The hired muscle stopped short of rubbing his sore wrist. “My fault.” His angry look didn’t match his verbal concession. “As I was saying, my boss would like a word.”

Cosmo raised a brow. “Oh?”

“For a proposition.”

Cosmo hummed with heightened anticipation and alarm simultaneously. So far he’d steered clear of the affairs of those who attended the prizefights. He knew they included some of India’s most nefarious sorts—dangerous people, connected people, rich people.

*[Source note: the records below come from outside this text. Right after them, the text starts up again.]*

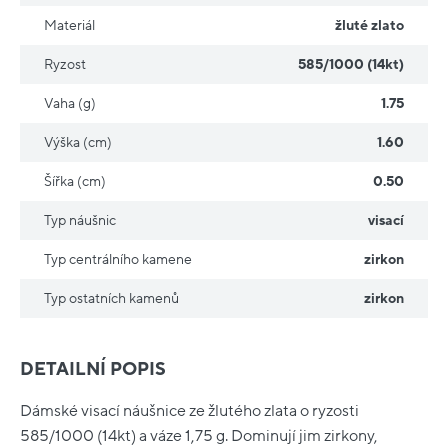
Materiál
žluté zlato
Ryzost
585/1000 (14kt)
Vaha (g)
1.75
Výška (cm)
1.60
Šířka (cm)
0.50
Typ náušnic
visací
Typ centrálního kamene
zirkon
Typ ostatních kamenů
zirkon
DETAILNÍ POPIS
Dámské visací náušnice ze žlutého zlata o ryzosti
585/1000 (14kt) a váze 1,75 g. Dominují jim zirkony,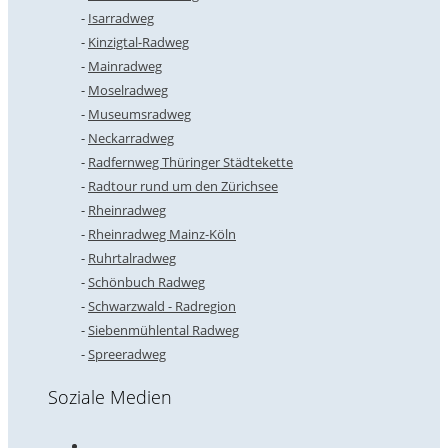
Isarradweg
Kinzigtal-Radweg
Mainradweg
Moselradweg
Museumsradweg
Neckarradweg
Radfernweg Thüringer Städtekette
Radtour rund um den Zürichsee
Rheinradweg
Rheinradweg Mainz-Köln
Ruhrtalradweg
Schönbuch Radweg
Schwarzwald - Radregion
Siebenmühlental Radweg
Spreeradweg
Soziale Medien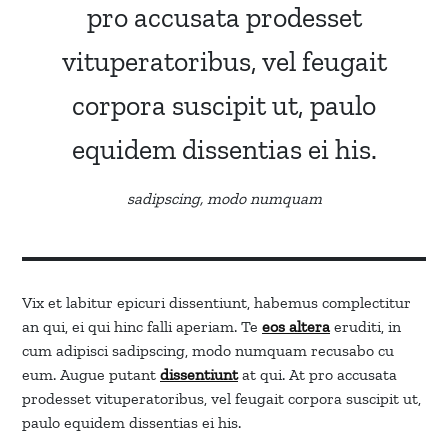
pro accusata prodesset
vituperatoribus, vel feugait
corpora suscipit ut, paulo
equidem dissentias ei his.
sadipscing, modo numquam
Vix et labitur epicuri dissentiunt, habemus complectitur
an qui, ei qui hinc falli aperiam. Te
eos altera
eruditi, in
cum adipisci sadipscing, modo numquam recusabo cu
eum. Augue putant
dissentiunt
at qui. At pro accusata
prodesset vituperatoribus, vel feugait corpora suscipit ut,
paulo equidem dissentias ei his.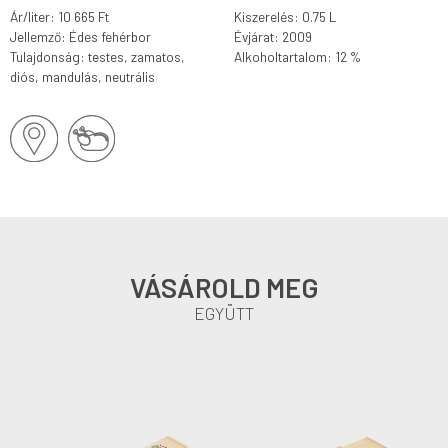
Ár/liter: 10 665 Ft
Kiszerelés: 0.75 L
Jellemző: Édes fehérbor
Évjárat: 2009
Tulajdonság: testes, zamatos,
Alkoholtartalom: 12 %
diós, mandulás, neutrális
VÁSÁROLD MEG
EGYÜTT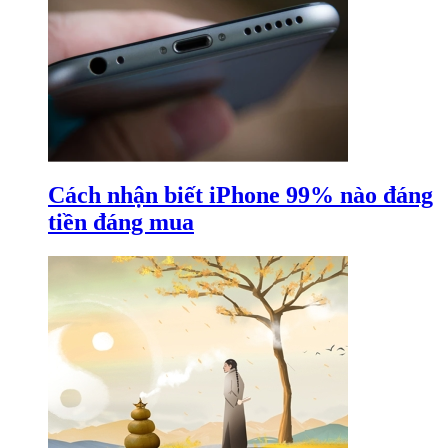
Cách nhận biết iPhone 99% nào đáng
tiền đáng mua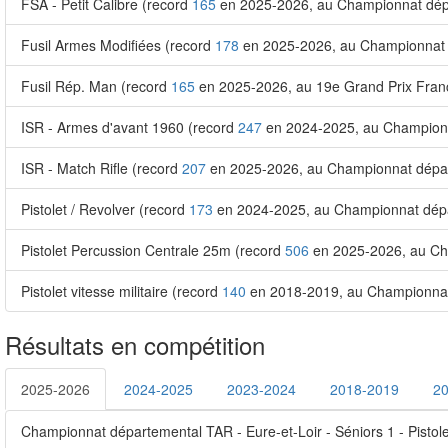
FSA - Petit Calibre (record
165
en 2025-2026, au Championnat dépa
Fusil Armes Modifiées (record
178
en 2025-2026, au Championnat ré
Fusil Rép. Man (record
165
en 2025-2026, au 19e Grand Prix Fran
ISR - Armes d'avant 1960 (record
247
en 2024-2025, au Championn
ISR - Match Rifle (record
207
en 2025-2026, au Championnat départ
Pistolet / Revolver (record
173
en 2024-2025, au Championnat dépar
Pistolet Percussion Centrale 25m (record
506
en 2025-2026, au Cha
Pistolet vitesse militaire (record
140
en 2018-2019, au Championnat 
Résultats en compétition
2025-2026
2024-2025
2023-2024
2018-2019
2
Championnat départemental TAR - Eure-et-Loir - Séniors 1 - Pistole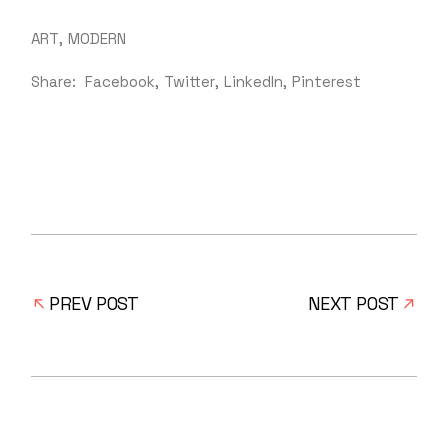
ART
MODERN
Share:
Facebook
Twitter
LinkedIn
Pinterest
PREV POST
NEXT POST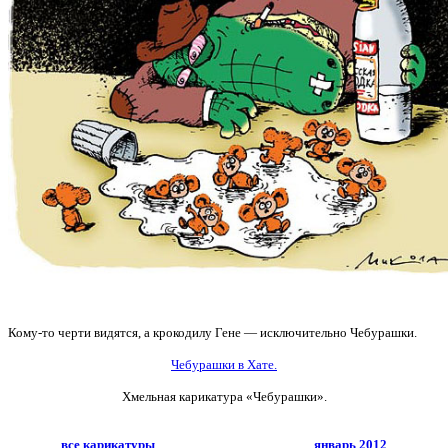
Кому-то черти видятся, а крокодилу Гене — исключительно Чебурашки.
Чебурашки в Хате.
Хмельная карикатура «Чебурашки».
все карикатуры
январь 2012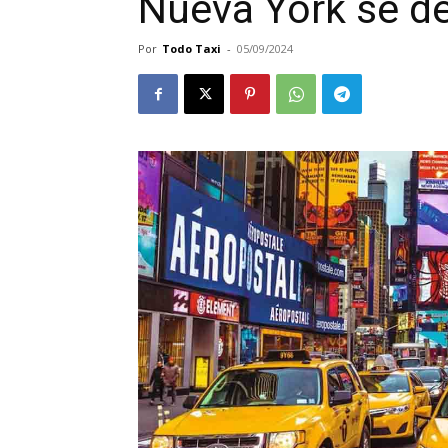
Nueva York se de
Por
Todo Taxi
-
05/09/2024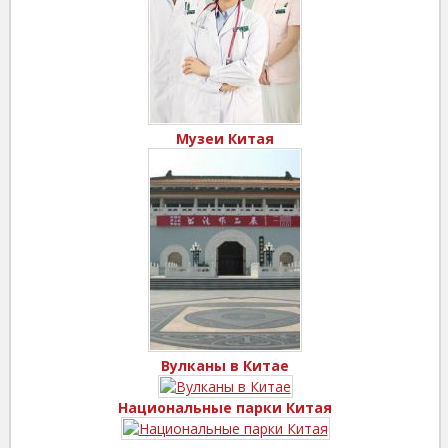
Музеи Китая
Вулканы в Китае
Национальные парки Китая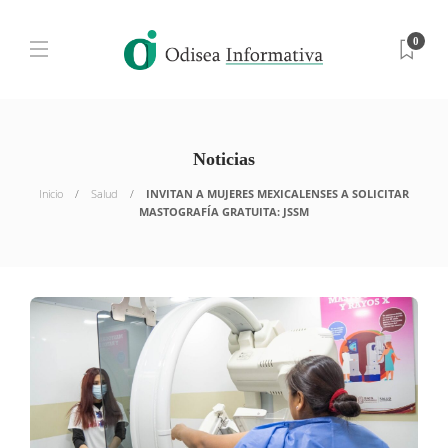
0
Noticias
Inicio
Salud
INVITAN A MUJERES MEXICALENSES A SOLICITAR
MASTOGRAFÍA GRATUITA: JSSM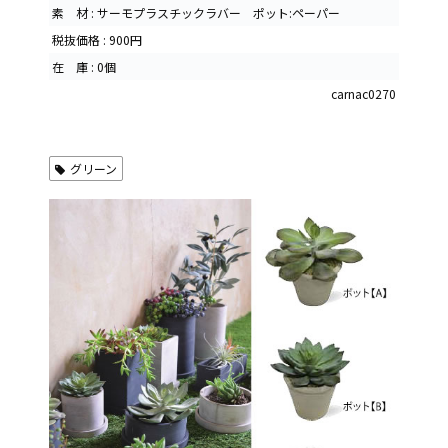
素 材 : サーモプラスチックラバー ポット:ペーパー
税抜価格 : 900円
在 庫 : 0個
carnac0270
グリーン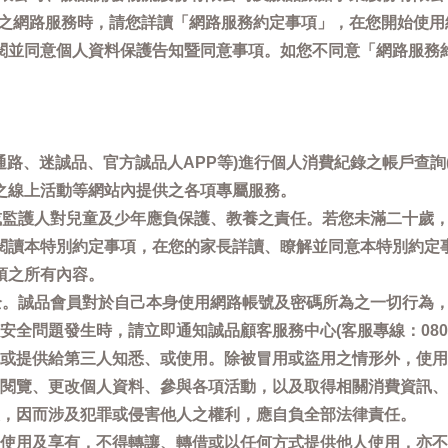
供之網路服務時，請您詳讀「網路服務約定事項」，在您開始使
閱並同意個人資料保護告知暨同意事項。如您不同意「網路服務
通路、迷誠品、官方誠品人APP等)進行個人消費紀錄之帳戶查
之線上活動等網站內提供之各項專屬服務。
母或監護人對兒童及少年應負保護、教養之責任。若您未滿二十歲
閱讀本特別約定事項，在您的家長詳讀、瞭解並同意本特別約定
項之所有內容。
安全。誠品會員對於自己本身使用網路帳號及密碼所為之一切行為
問題發生時，請立即通知誠品顧客服務中心(客服專線：0800-66
或提供給第三人知悉、或使用。除被冒用或盜用之情形外，使用
閱覽、更改個人資料、參與各項活動，以及取得相關消費資訊、
，因而涉及犯罪或侵害他人之權利，應自負全部法律責任。
使用及享有，不得轉讓、轉借或以任何方式提供他人使用，亦不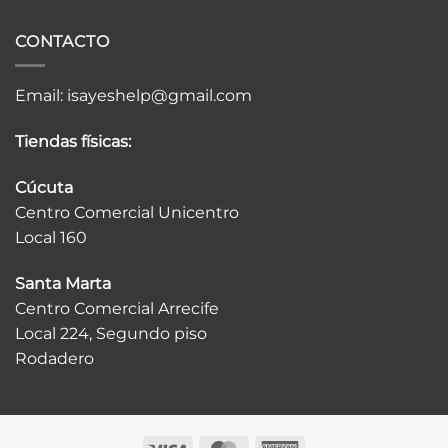
CONTACTO
Email:
isayeshelp@gmail.com
Tiendas físicas:
Cúcuta
Centro Comercial Unicentro
Local 160
Santa Marta
Centro Comercial Arrecife
Local 224, Segundo piso
Rodadero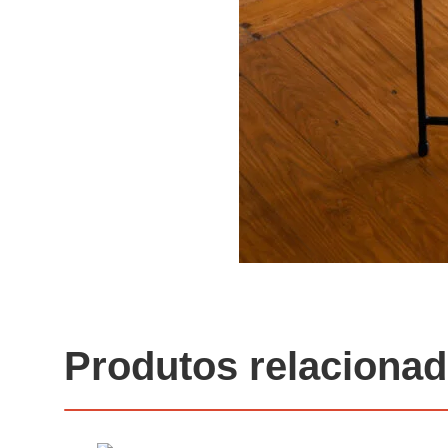
Produtos relaciona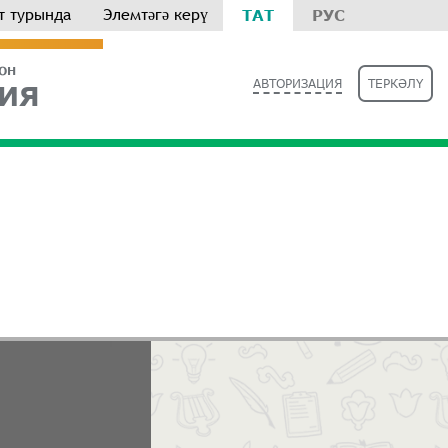
т турында
Элемтәгә керү
ТАТ
РУС
РОН
АВТОРИЗАЦИЯ
ТЕРКӘЛҮ
ИЯ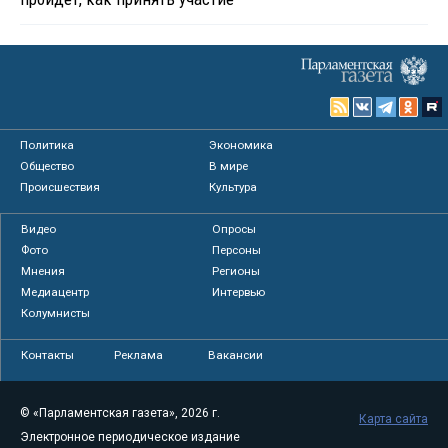
Политика
Экономика
Общество
В мире
Происшествия
Культура
Видео
Опросы
Фото
Персоны
Мнения
Регионы
Медиацентр
Интервью
Колумнисты
Контакты
Реклама
Вакансии
© «Парламентская газета», 2026 г.
Карта сайта
Электронное периодическое издание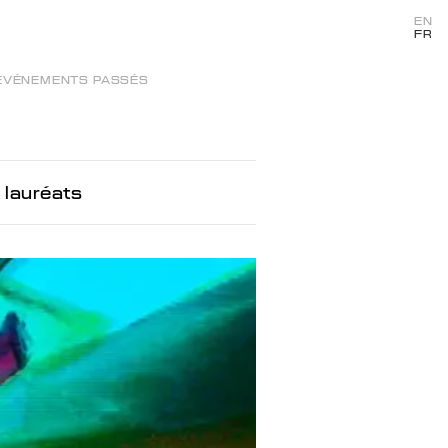
EN
FR
ÉVÉNEMENTS PASSÉS
 lauréats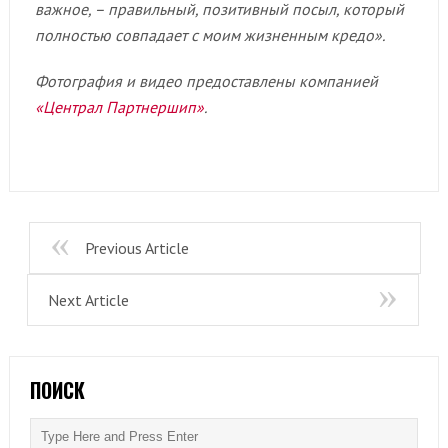
важное, – правильный, позитивный посыл, который
полностью совпадает с моим жизненным кредо».
Фотография и видео предоставлены компанией
«Централ Партнершип»
.
Previous Article
Next Article
ПОИСК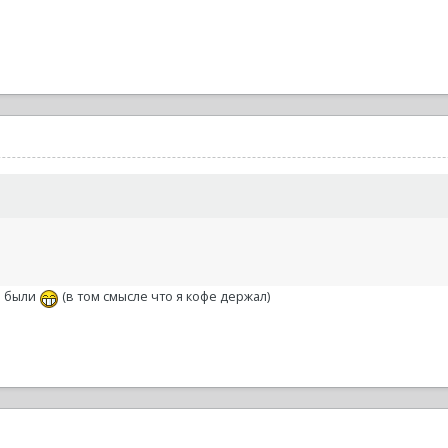
ы были
(в том смысле что я кофе держал)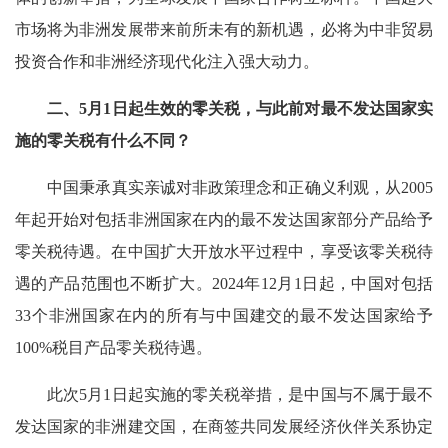
市场将为非洲发展带来前所未有的新机遇，必将为中非贸易
投资合作和非洲经济现代化注入强大动力。
二、5月1日起生效的零关税，与此前对最不发达国家实
施的零关税有什么不同？
中国秉承真实亲诚对非政策理念和正确义利观，从2005
年起开始对包括非洲国家在内的最不发达国家部分产品给予
零关税待遇。在中国扩大开放水平过程中，享受该零关税待
遇的产品范围也不断扩大。2024年12月1日起，中国对包括
33个非洲国家在内的所有与中国建交的最不发达国家给予
100%税目产品零关税待遇。
此次5月1日起实施的零关税举措，是中国与不属于最不
发达国家的非洲建交国，在商签共同发展经济伙伴关系协定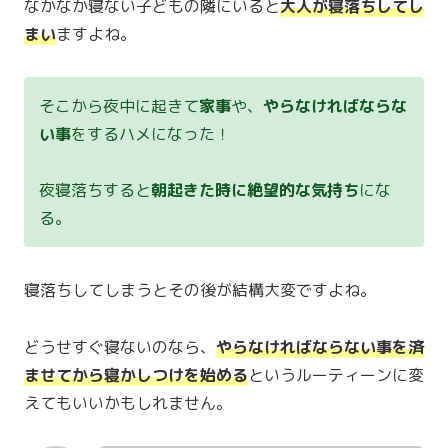
なかなか寝ない子どもの隣にいると
大人が寝落ちしてし
まい
ますよね。
そこから夜中に起きて
家事
や、
やらなければならな
い事
をするハメになった！
夜寝落ちすると
朝起きた時に絶望的な気持ち
にな
る。
寝落ちしてしまうとその後が結構大変ですよね。
どうせすぐ寝ないのなら、
やらなければならない事を済
ませてから寝かしつけを始める
というルーティーンに変
えてもいいかもしれません。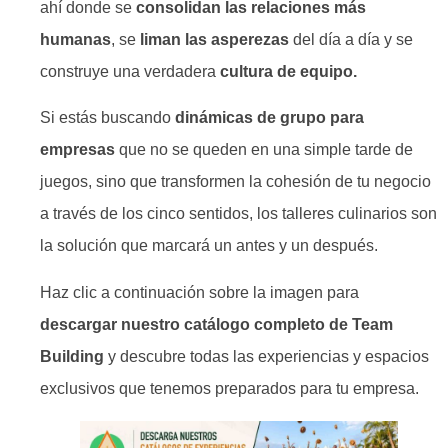
ahí donde se
consolidan las relaciones más
humanas
, se
liman las asperezas
del día a día y se
construye una verdadera
cultura de equipo.
Si estás buscando
dinámicas de grupo para
empresas
que no se queden en una simple tarde de
juegos, sino que transformen la cohesión de tu negocio
a través de los cinco sentidos, los talleres culinarios son
la solución que marcará un antes y un después.
Haz clic a continuación sobre la imagen para
descargar nuestro catálogo completo de Team
Building
y descubre todas las experiencias y espacios
exclusivos que tenemos preparados para tu empresa.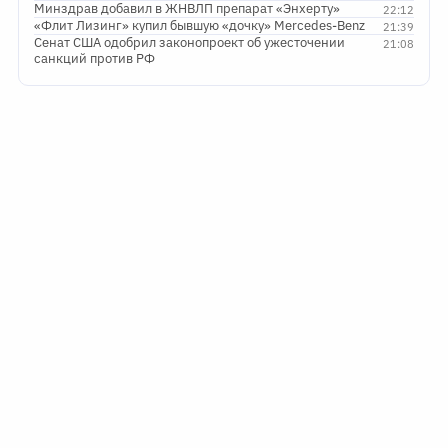
«Флит Лизинг» купил бывшую «дочку» Mercedes-Benz
21:39
Сенат США одобрил законопроект об ужесточении
21:08
санкций против РФ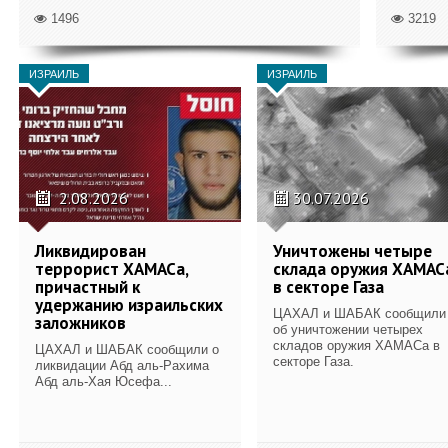
1496
3219
ИЗРАИЛЬ
ИЗРАИЛЬ
2.08.2026
30.07.2026
Ликвидирован
Уничтожены четыре
террорист ХАМАСа,
склада оружия ХАМАС
причастный к
в секторе Газа
удержанию израильских
ЦАХАЛ и ШАБАК сообщили
заложников
об уничтожении четырех
складов оружия ХАМАСа в
ЦАХАЛ и ШАБАК сообщили о
секторе Газа.
ликвидации Абд аль-Рахима
Абд аль-Хая Юсефа...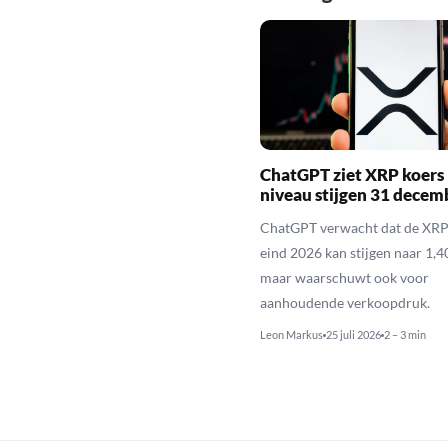
ChatGPT ziet XRP koers 
niveau stijgen 31 decem
ChatGPT verwacht dat de XRP
eind 2026 kan stijgen naar 1,40
maar waarschuwt ook voor
aanhoudende verkoopdruk.
Leon Markus
25 juli 2026
2 – 3 min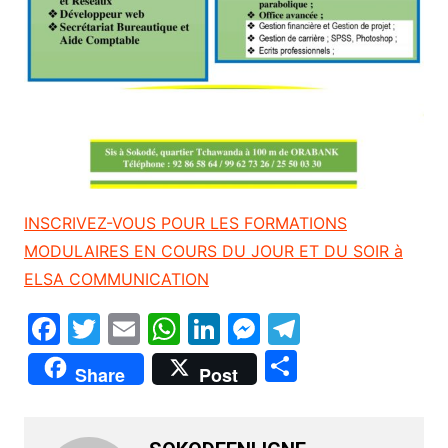
INSCRIVEZ-VOUS POUR LES FORMATIONS
MODULAIRES EN COURS DU JOUR ET DU SOIR à
ELSA COMMUNICATION
F
T
E
W
Li
M
T
a
w
m
h
n
e
el
P
Share
Post
c
itt
ai
at
k
s
e
ar
e
er
l
s
e
s
gr
ta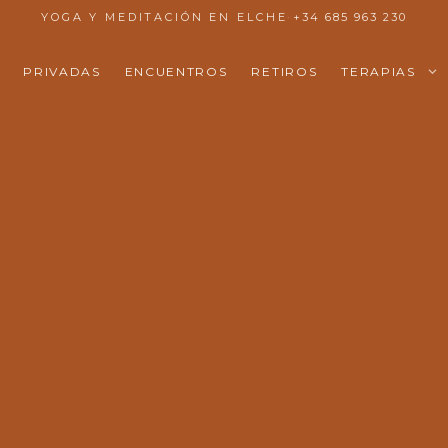
YOGA Y MEDITACIÓN EN ELCHE
·
+34 685 963 230
PRIVADAS
ENCUENTROS
RETIROS
TERAPIAS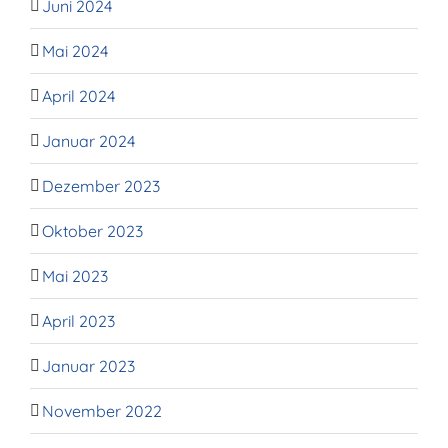
Juni 2024
Mai 2024
April 2024
Januar 2024
Dezember 2023
Oktober 2023
Mai 2023
April 2023
Januar 2023
November 2022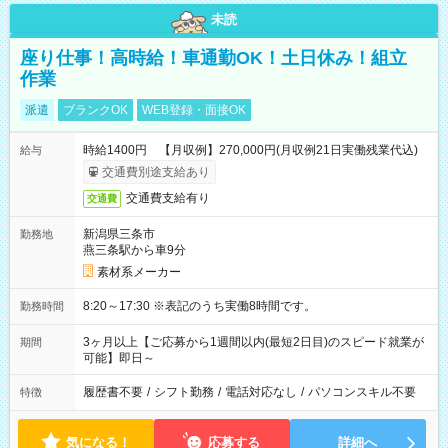
未読
座り仕事！高時給！車通勤OK！土日休み！組立
作業
派遣
ブランクOK
WEB登録・面接OK
時給1400円 【月収例】270,000円(月収例21日実働残業代込)
給与
交通費別途支給あり
交通費支給有り
交通費
新潟県三条市
勤務地
燕三条駅から車9分
素材系メーカー
8:20～17:30 ※表記のうち実働8時間です。
勤務時間
3ヶ月以上【ご応募から1週間以内(最短2日目)のスピード就業が
期間
可能】即日～
履歴書不要
/
シフト勤務
/
電話対応なし
/
パソコンスキル不要
特徴
気になる！
応募する
詳細へ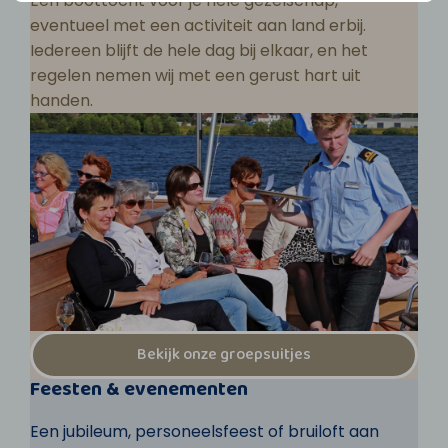
Een boottocht voor je hele gezelschap,
eventueel met een activiteit aan land erbij.
Iedereen blijft de hele dag bij elkaar, en het
regelen nemen wij met een gerust hart uit
handen.
Bekijk onze groepsuitjes
Feesten & evenementen
Een jubileum, personeelsfeest of bruiloft aan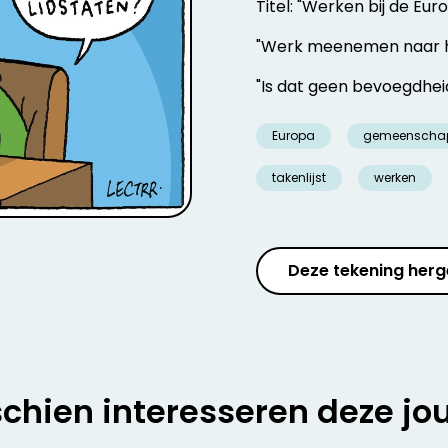
Titel: "Werken bij de E
"Werk meenemen naar h
"Is dat geen bevoegdheid
Europa
gemeenscha
takenlijst
werken
Deze tekening herg
chien interesseren deze jo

He hesitated. Delhi was supposed to be a new chapter in his life, a second chance. He was fighting for Jesus now, not for personal gain or selfish vindication.

On the other hand, he could use the additional money to do good. He could use the money to help the deserving poor create sustainable jobs. Plus, an outright rejection of the offer would carry risks of its own. Powerful people weren’t fond of being snubbed, and Cosmo didn’t even know who he’d be snubbing.

In the end, Cosmo simply nodded.

“Good. Clean yourself up. At your leisure meet me in the rug store on the corner. You’ll be back in time to collect your winnings.” The muscle suit strode away.

Cosmo continued toward the conference room where he’d left his street clothes in a plastic sack. His mind was abuzz with the mystery proposition—welcome and unwanted at the same time. The fact the muscle had mentioned Cosmo come ‘at his leisure’ indicated the sophistication of the matter. He knew the phrase meant he better not keep the boss waiting, but without having to state the obvious.

Above all else, Cosmo’s response would need to be graceful. Like always, he’d step lightly around enemies of great position and power while testing where the opportunity could lead. As with all private jobs, this one would most likely be a matter of striving to gain loyalty without surrendering it.

In the end, he would allow the job to flow around him much the same way a rock anchored itself in the current of a polluted river. Whatever the job required of him in passing, he would remain rooted firmly in place long afterward.